Loading
Un vieil homme est mort dans la solitude

15 Janvier 2018. Image crédit : Tony Hanscomb Photography

Par Man Filiser(australien)

Vieux grincheux

Infirmières que voyez-vous?… Qu’est-ce que vous voyez ?
Que pensez-vous… quand vous me regardez ?
Un vieux grincheux… pas très malin,
Incertain et impévisible… au regard lointain?
Qui bave sa nourriture… et ne répond rien.
Quand vous dites d’une voix forte… ‘Mais essayez au moins !‘
Qui semble ne pas remarquer… tout ce que vous faites.
Et qui perd sans arrêt… chaussure ou chaussette ?
Qui, de plein gré ou non… vous laisse faire à volonté,

Avec le bain et le repas… La longue journée à tuer ?
C’est ça que vous pensez ? … C’est ça que vous voyez ?
Alors ouvrez les yeux, infirmière… car vous vous trompez.
Je vais vous dire qui je suis… Tranquille je m’assieds,
Comme pour obéir à vos ordres… et suivre votre volonté.
Je suis le dernier de dix… d’un père et d’une mère,
Frères et sœurs… qui s’aiment et s’aimèrent
Un garçon de seize ans… avec des ailes aux pieds
Rêvant que bientôt… il verra sa bien-aimée.
Un marié de vingt ans… mon cœur fait une enjambée.



Me souvenant des veux… que jamais je ne trahirais.
A vingt-cinq ans déjà… J’ai un enfant à moi.
Que je dois guider… Et la chaleur d’un toit.
Un homme de trente ans… mes enfants vite grandis,
Attachés l’un à l’autre… par des liens infinis.
A quarante ans, mes jeunes fils… ont grandi et sont loin,
Mais ma douce est près de moi.. et s’assure que je vais bien.
A cinquante ans, une fois encore… des bébés jouent à mes pieds,
Des enfants, à nouveau… Moi et mes aimés.
La nuit est sur moi… Ma femme n’est plus de ce monde.
Je regarde l’avenir… et l’angoisse m’inonde.

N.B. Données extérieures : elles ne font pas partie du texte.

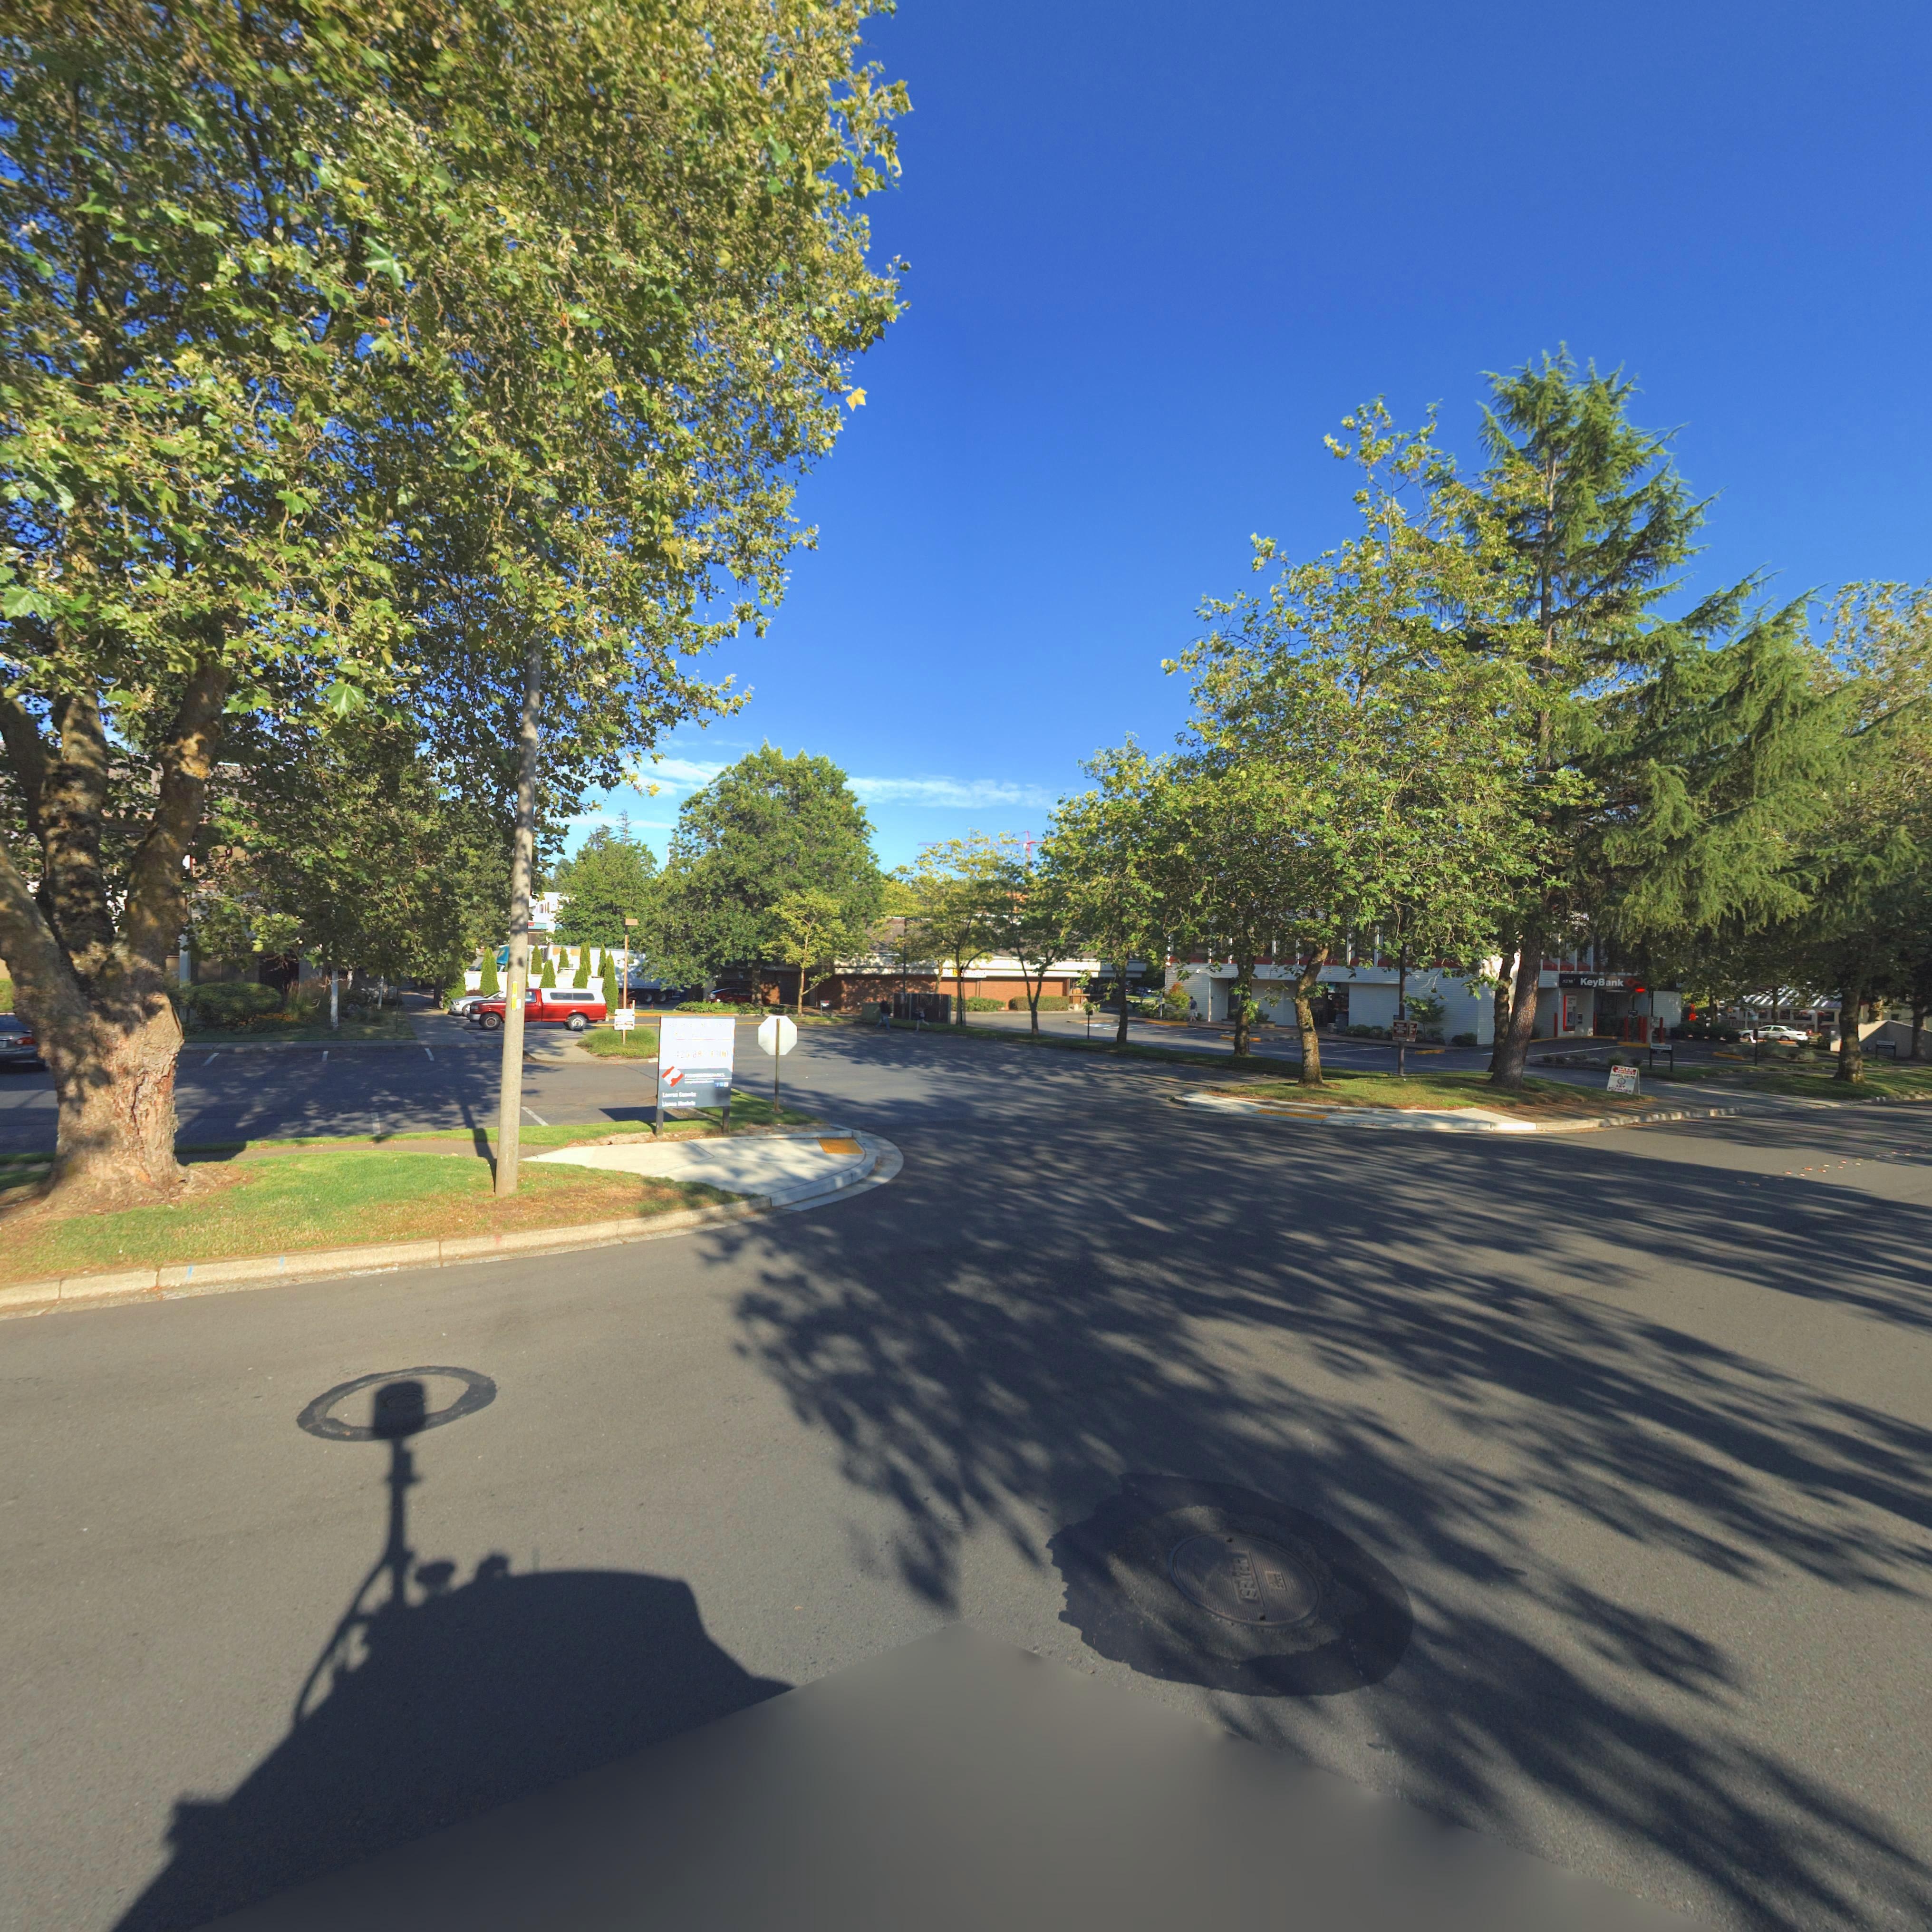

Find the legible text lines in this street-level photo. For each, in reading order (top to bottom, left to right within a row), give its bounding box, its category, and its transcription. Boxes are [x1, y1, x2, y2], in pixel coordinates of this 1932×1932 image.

[1579, 976, 1625, 988] BusinessName: KeyBank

Car mes jeunes s’occupent… avec leurs jeunes à eux.
Et je pense aux années… et aux jours heureux.
Je suis maintenant vieux… et la nature est cruelle aussi.
Vouloir ridiculiser la vieillesse… quelle ironie.
Le corps se disloque… grâce et vigueur m’ont quitté
Il y a maintenant une pierre… là où mon cœur habitait.
Mais dans cette vieille carcasse.. un jeune homme encore vit,
Et encore et toujours… mon cœur malmené grossit
Je me rappelle les joies… je me rappelle les maux.
Et j’aime et je vis… il est encore assez tôt
Je pense aux années, trop peu… et trop vite passées.
Et accepte le triste fait… que rien ne peut durer.
Alors ouvrez vos yeux, amis… ouvrez et voyez.
Pas un vieux grincheux, pas que cela.
Regardez plus près… et regardez… MOI !


4 comments

Annaig56 said:

touchant,, le grand age
6 years ago

Sylvie said:

émouvant ce texte ! et triste de vérité !
6 years ago ( translate )

Amelia said:

The text is sad but so real.
6 years ago

Eric Desjours said:

Infiniment émouvant, c'est vrai. Merci, chère Héléna, pour ce témoignage édifiant.

La relégation, terme tellement péjoratif (notamment dans le monde du foot), appliquée à quelqu'un que nous serons peut-être un jour et qui a encore toute sa tête, sa nostalgie et ses aspirations...
Que fait de nous cette société, pourtant héritière d'époques où l'Ancien était vénérable, à juste titre.
Les "jeunes loups" ont volé à notre vieillesse sa noblesse, ses atouts, sa mémoire séculaire et inappréciable, et jusqu'à sa dignité... Pour la remplacer par une mémoire et des procédés électroniques qui nous déshumanisent et nous remplaceront tous bientôt par des robots.
Et nous avons nul recours devant ce qui s'impose à nous comme "le progrès", que nous n'avons pas choisi et nous relègue à l'état de (re)producteur ou de débris quand notre obsolescence nous est dictée. De plus en plus rares sont nos enfants qui ne suivent pas le courant et continue, au moins, de nous aimer.

Triste monde qui ressemble plus au pire des mondes, pour paraphraser Huxley, qu'au paradis promis par nos religions - à l'issue du calvaire de notre vie, c'est vrai... (car, sans doute nous l'avons bien mérité).